La budgétisation sensible au genre est indispensable pour parvenir à l’égalité des genres en Tunisie. Une loi de finances, établie selon cette LOB, devra répartir les ressources financières équitablement selon les besoins spécifiques de tous les groupes de la société. Sarra Ben Said, directrice exécutive d’Aswat Nissa, explique l’importance de cette loi: “les bonnes lois bien écrites ne changeront pas la réalité des femmes sans les budgets et les financements pour les appliquer”.

La députée Leila Hamrouni a intégré la commission des finances parce que “c’est là où tout se joue”. Elle estime que l’enjeu économique est l’enjeu le plus important pour les femmes tunisiennes: “sans autonomie économique, il n’y a pas de libération de la femme”.

Un combat pour l’égalité et l’intégration du genre

La mécompréhension du concept du genre des député(e)s fut un des obstacles principaux à toutes initiatives de budgétisation sensible au genre. En effet, plusieurs député(e)s refusaient d’inclure ce terme dans la législation, souvent associé à l’homosexualité. La députée Leila Hamrouni a sollicité l’aide de la société civile afin de trouver un compromis adéquat excluant le mot “genre”. Une “réunion de  crise” a alors été organisée au parlement par la députée et les associations Aswat Nissa et Al-Bawsala qui ont rédigé une proposition finale issue d’une consultation commune avec l’ATFD. Un travail de lobbying intense a ensuite été fait au sein des couloirs même du parlement et une grande partie des parlementaires consulté-e-s se sont montré(e)s récéptifs/ves.

Étonnamment, au moment du vote, l’article ne passa pas en raison d’un nombre de votes insuffisants. “Nous avons été complètement abasourdis”, décrit Nessryne Jelalia, directrice exécutive d’Al-Bawsala. “Il y avait des élu(e)s dans l’assemblée, assi(se)s à leur place, qui n’ont pas voté” continue-t-elle.
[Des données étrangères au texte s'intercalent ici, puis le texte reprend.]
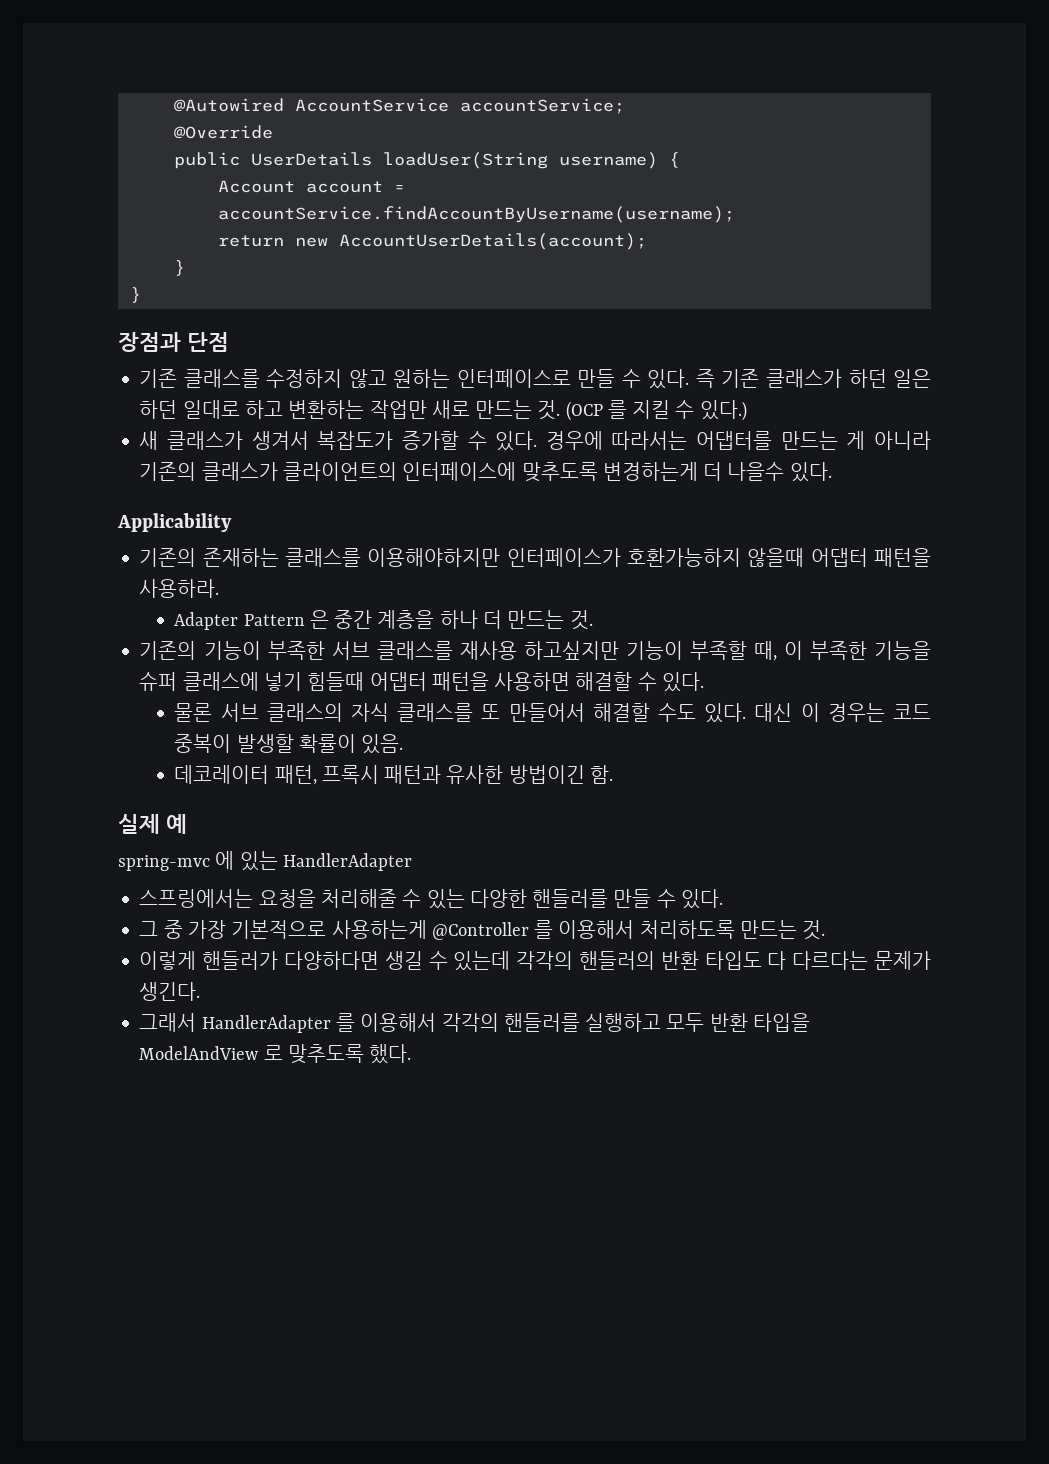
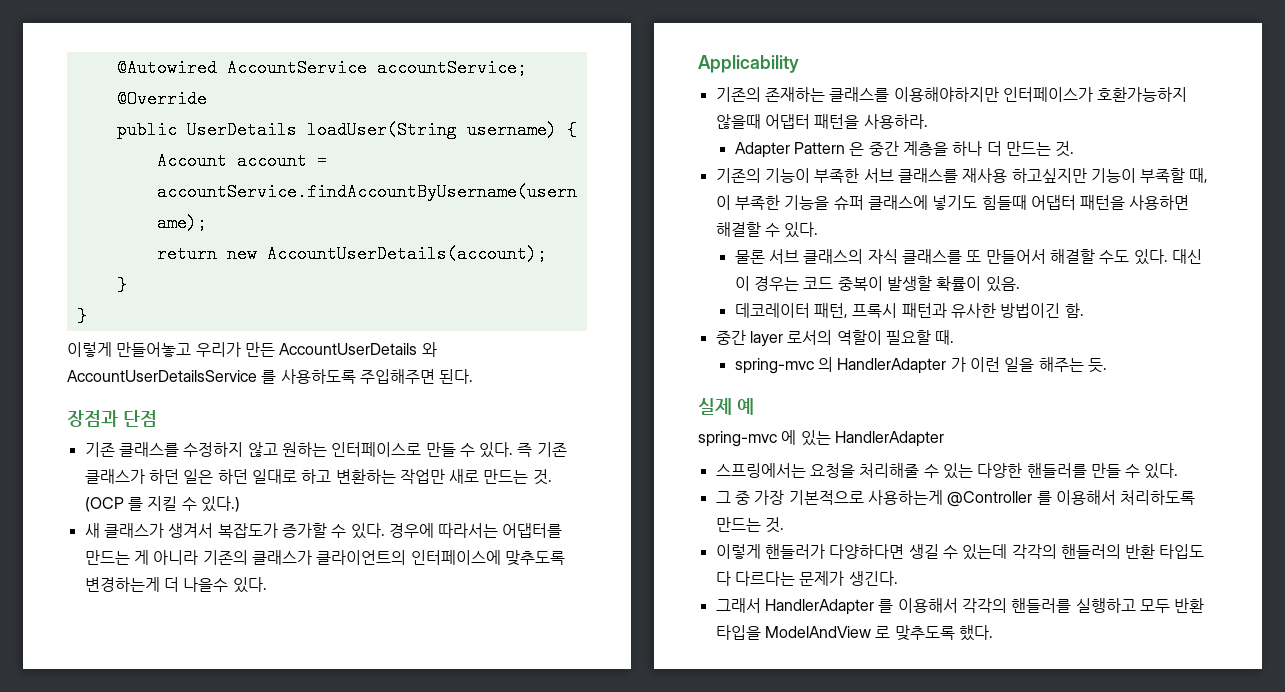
(141, 295) none -> [67,342,437,357] [67,369,474,384] // 이렇게 만들어놓고 우리가 만든 AccountUserDetails 와 AccountUserDetailsService 를 사용하도록 주입해주면 된다.
[263,672,302,691] 넣기 -> [932,195,978,210] 넣기도
(613, 774) none -> [715,330,955,347] [734,357,1108,374] // 중간 layer 로서의 역할이 필요할 때. // spring-mvc 의 HandlerAdapter 가 이런 일을 해주는 듯.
Toutefois, la bataille n’était pas encore perdue. Tard dans la journée, l’article 18 repassa au vote et fut, cette fois, adopté.

L’application de la loi: le prochain combat

Bien que la Tunisie ait amorcé la budgétisation sensible au genre, le combat est loin d’être terminé. Les femmes tunisiennes devront continuer à se battre pour que la prochaine loi de finances prouve qu’elle contribue à réduire les inégalités. Leila Hamrouni explique qu’il s’agit d’un pas vers la réussite: “légiférer est un grand pas. Après, l’application en est un autre”. Il n’y a pas d’obligations ou d’engagements fermes de la part du gouvernement à considérer la BSG. Pour Nessryne Jelalia, le travail ne fait que commencer: “reste à surveiller la loi de finances de 2019 et à demander les indicateurs qui démontrent que la loi combat les inégalités”. Elle souligne qu’il est crucial que les élu(e)s soient formé(e)s à la BSG et à l’évaluation des budgets de l’État.

L’application concrète de l’article 18 de la LOB relatif à la budgétisation sensible au genre aurait un impact considérable pour atteindre l’égalité entre les genres en Tunisie. Ce processus déjà adopté par la Suède, le Canada ou encore le Maroc permettra, en outre, d’améliorer le bilan alarmant de la Tunisie en terme d’égalité des genres. Comme l’atteste le “Global Gender Gap report 201” publié par le World Economic Forum, la Tunisie occupe actuellement la 119ème place sur 149 pays et notre rang chute au 135ème sur 149 en terme de  participation économique.